Ph.D. Proposal Presentation by Scott J. Duncan
Friday, November 5, 2004

(Dr. Bert Bras, Chair)

"Including Severe Uncertainty into Product Life Cycle Design Using Information-Gap Decision Theory"


Designers assessing a product’s performance over its life cycle frequently lack the data needed to adequately describe the distribution or bounds of severe parameter uncertainty, especially that associated with time-distant aspects of environmental performance. The trustworthiness of assessment results is undermined when unwarranted or unjustifiable assumptions are used to fit uncertainty into a representation needed by a normative decision theoretic framework. An alternative approach to modeling and evaluating sparse uncertainty information has recently emerged in information-gap decision theory. This theory requires no probabilistic data and still allows an assessment of how an expanding horizon of uncertainty (i.e., deviation from a norm) affects the minimally achievable reward, or output of a system model. Uncertain variables are represented as convex, nested sets with parameterized bounds that expand outward, forming the “gap” between a nominal value and the extreme deviation that could be possible. The main tool of the theory is a response plot of minimally acceptable performance versus the level of severe uncertainty to which the system is robust. This plot enables a practitioner to visualize the tradeoffs between robustness and performance to help elicit preferences for either. Although utilizing sparse uncertainty data in this way has a less powerful effect on decision maker preferences than a probabilistic analysis might, in some cases that effect is sufficient to enable selection between alternatives.

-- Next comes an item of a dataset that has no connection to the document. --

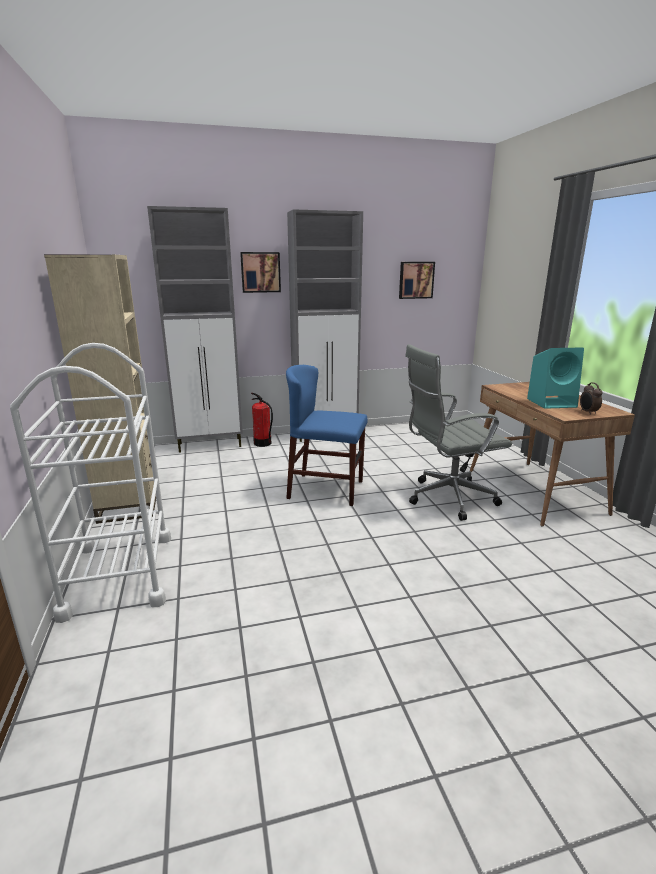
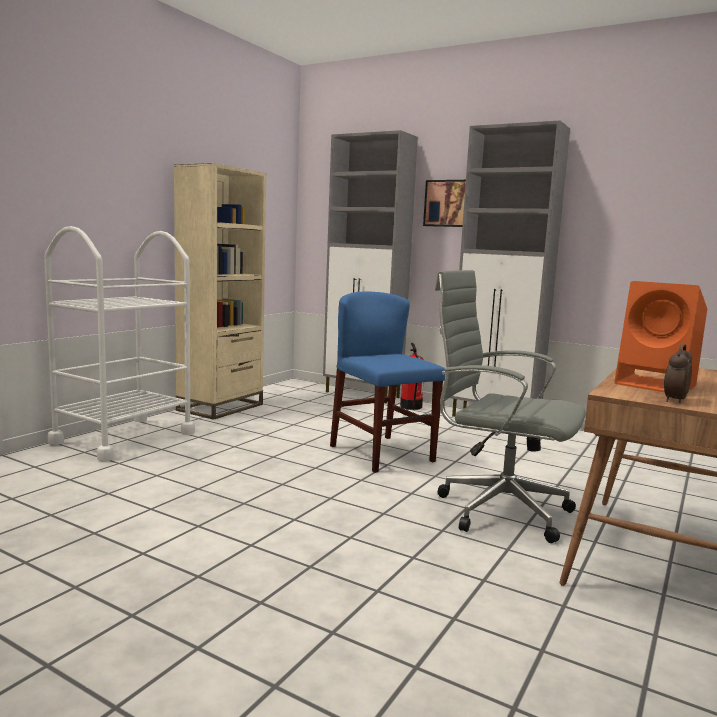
camera: 45 degrees right, 10 degrees down
(416, 280) = (668, 218): picture -> none
(552, 403) = (658, 385): turquoise speaker -> orange speaker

The research at hand will aim to both extend and build a method around information-gap decision theory with the goal of effectively and efficiently utilizing sparse uncertainty data from the product life cycle in environmental risk assessment for multi-criteria design. Several activities are involved in developing this method, including (1) characterizing the range of applicability of the basic theory for simple life cycle design applications, (2) applying the theory to more complex problems featuring multiple input variables, multiple performance objectives, and hierarchies through which the result of uncertainty analysis propagates, and (3) using results of the theory as a proxy for valuing uncertainty data, helping a practitioner prioritize what further data to seek. Method validation will be achieved using a variety of case studies all involving life cycle waste generation and, where possible, environmental impact.